WHAT IS REQUIRED: Reproduce the lines word for word, from the line with "Gracie Barra River" up to and including the line with "info@gbriveroaks.com".
◇ ◇ ◇ ◇
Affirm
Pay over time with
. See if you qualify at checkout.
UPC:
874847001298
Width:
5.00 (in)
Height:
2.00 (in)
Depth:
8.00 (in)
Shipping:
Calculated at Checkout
◇ ◇ ◇ ◇
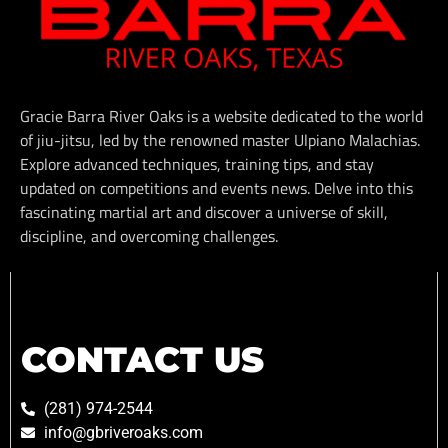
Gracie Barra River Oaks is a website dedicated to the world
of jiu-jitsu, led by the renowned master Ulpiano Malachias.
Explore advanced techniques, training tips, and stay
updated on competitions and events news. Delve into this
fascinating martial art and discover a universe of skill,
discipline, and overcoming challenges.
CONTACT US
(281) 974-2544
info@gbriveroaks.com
◇ ◇ ◇ ◇
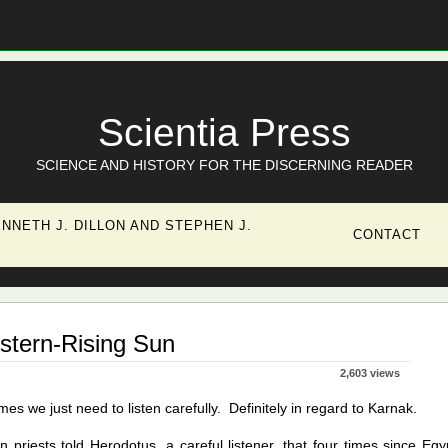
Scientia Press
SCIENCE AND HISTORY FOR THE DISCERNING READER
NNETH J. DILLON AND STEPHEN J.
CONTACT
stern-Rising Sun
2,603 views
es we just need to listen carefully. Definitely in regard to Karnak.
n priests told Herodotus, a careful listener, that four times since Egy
◇ ◇ ◇ ◇
RESULT FOR THIS EXERCISE:
Gracie Barra River Oaks is a website dedicated to the world
of jiu-jitsu, led by the renowned master Ulpiano Malachias.
Explore advanced techniques, training tips, and stay
updated on competitions and events news. Delve into this
fascinating martial art and discover a universe of skill,
discipline, and overcoming challenges.
CONTACT US
(281) 974-2544
info@gbriveroaks.com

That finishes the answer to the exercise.